Today we often read, hear about, or otherwise discuss how being constantly connected by technology through our smart phones and other devices to social media and the Internet is diminishing our appreciation for “real” conversations and building “real” relationships in the physical world. We are encouraged to unplug and disconnect as we fight very real urges to check our phone and update our status regardless of the appropriateness of the timing.
You are Bowling Alone while simultaneously we are Alone Together and all-the-while being told that You Are Not a Gadget. The connectivity is shortening our attention spans and ruining our ability to properly use grammar. As we travel through life we are looking down instead of around us.
Some of the concerns are valid and the discussion about how we are being affected is absolutely necessary. However, we do not focus enough on the positive impacts of these changes.

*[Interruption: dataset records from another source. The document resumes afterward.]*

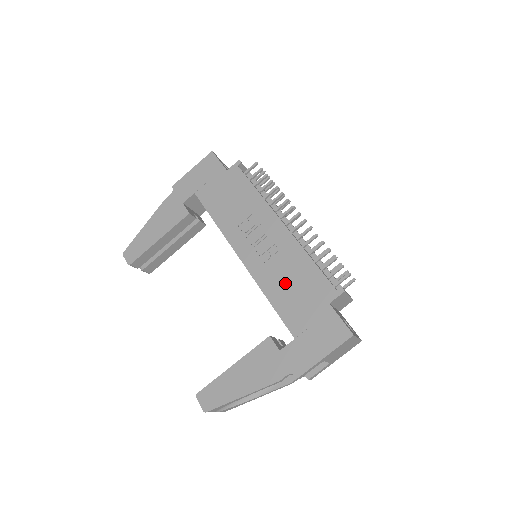
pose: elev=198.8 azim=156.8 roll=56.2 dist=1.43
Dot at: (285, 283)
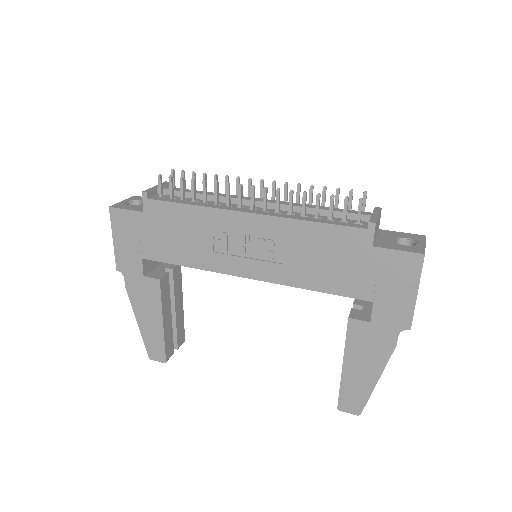
Dot at: (312, 264)
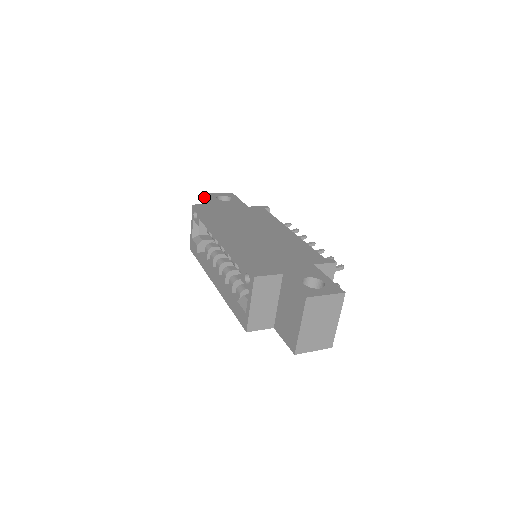
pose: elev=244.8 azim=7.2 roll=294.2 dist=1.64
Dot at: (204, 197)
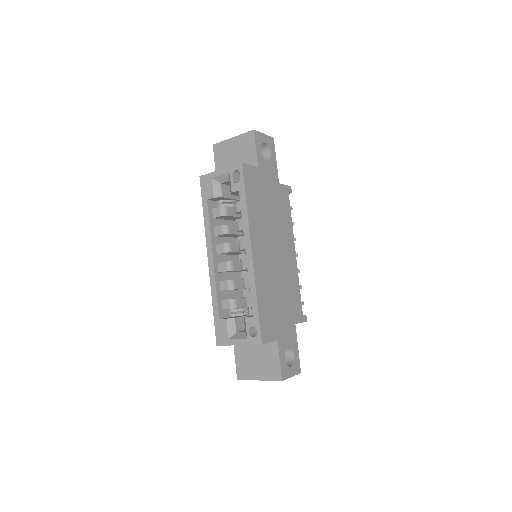
Dot at: (250, 132)
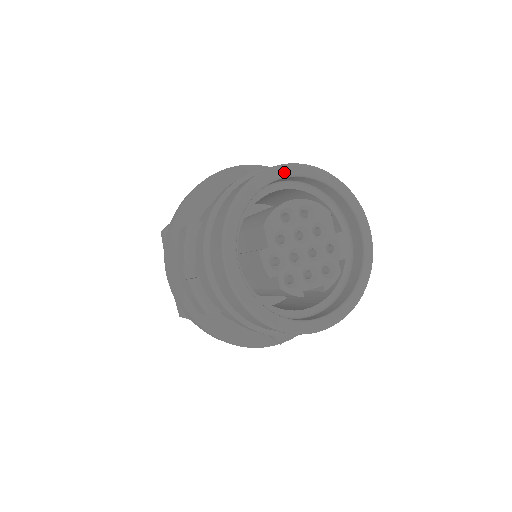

What are the upsides of looking down?
- In times that are challenging we can look to our social networks for encouragement.
- We have friends on almost every continent doing amazing things that inspire others.
- We are exposed to new ideas through casual sharing more often than in direct conversation.
- When tragedy or injustice strike anywhere in the world, we empathize immediately.
- When friends and family face tragedies like illness or death they simultaneously celebrate miracles of healing and birth.
For the latter half of the twentieth century we experienced growing apathy as we emphasized the individual and immediate family over the society. Looking down into our devices is like looking into a window that brings the entire world into your frame of vision. Because we have personal ties to all of these distant people and places we are becoming personally invested in their well being.
We are not simply looking down, we are observing the world. We are evolving and developing empathy for an ever expanding “immediate” family.